Aim of the task.
Each line below should be repeated exactly as it stands.

[Opening Exercise data section]

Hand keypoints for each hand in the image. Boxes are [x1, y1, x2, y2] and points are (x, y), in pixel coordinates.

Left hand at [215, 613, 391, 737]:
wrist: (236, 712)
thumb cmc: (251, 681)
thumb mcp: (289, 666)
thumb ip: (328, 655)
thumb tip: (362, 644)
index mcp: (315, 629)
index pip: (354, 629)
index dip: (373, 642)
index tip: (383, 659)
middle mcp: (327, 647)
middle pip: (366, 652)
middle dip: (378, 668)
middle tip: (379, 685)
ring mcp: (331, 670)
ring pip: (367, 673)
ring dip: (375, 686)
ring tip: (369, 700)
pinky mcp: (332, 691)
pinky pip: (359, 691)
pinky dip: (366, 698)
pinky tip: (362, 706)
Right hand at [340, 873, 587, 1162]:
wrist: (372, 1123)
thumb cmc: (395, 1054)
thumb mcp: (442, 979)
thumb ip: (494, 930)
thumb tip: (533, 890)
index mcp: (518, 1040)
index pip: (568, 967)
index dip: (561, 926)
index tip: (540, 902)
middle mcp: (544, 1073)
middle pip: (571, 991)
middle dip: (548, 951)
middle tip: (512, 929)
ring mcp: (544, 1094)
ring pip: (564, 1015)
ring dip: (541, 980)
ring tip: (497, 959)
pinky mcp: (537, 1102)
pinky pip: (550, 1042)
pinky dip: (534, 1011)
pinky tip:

[Closing Exercise data section]

Answer space.
Hand keypoints for each hand in the image. Boxes are [x1, y1, x2, y2] and points are (x, y), in pixel coordinates.

Left hand at [215, 613, 391, 737]:
wrist: (236, 712)
thumb cmc: (251, 681)
thumb mcp: (289, 666)
thumb ip: (328, 655)
thumb tip: (362, 644)
index mcp: (315, 629)
index pip: (354, 629)
index dip: (373, 642)
index tip: (383, 659)
middle mcp: (327, 647)
middle pip: (366, 652)
middle dip: (378, 668)
middle tip: (379, 685)
ring mcp: (331, 670)
ring pip: (367, 673)
ring dip: (375, 686)
ring tip: (369, 700)
pinky mcp: (332, 691)
pinky pip: (359, 691)
pinky dip: (366, 698)
pinky tip: (362, 706)
Right hand at [340, 873, 587, 1162]:
wrist: (372, 1123)
thumb cmc: (395, 1054)
thumb mcp: (442, 979)
thumb ip: (494, 930)
thumb tip: (533, 890)
index mcp: (518, 1040)
index pip: (568, 967)
index dip: (561, 926)
index tip: (540, 902)
middle mcp: (544, 1073)
middle pip: (571, 991)
middle dip: (548, 951)
middle tip: (512, 929)
ring mcp: (544, 1094)
ring pip: (564, 1015)
ring dip: (541, 980)
ring tip: (497, 959)
pinky mcp: (537, 1102)
pinky pip: (550, 1042)
pinky dip: (534, 1011)
pinky tip:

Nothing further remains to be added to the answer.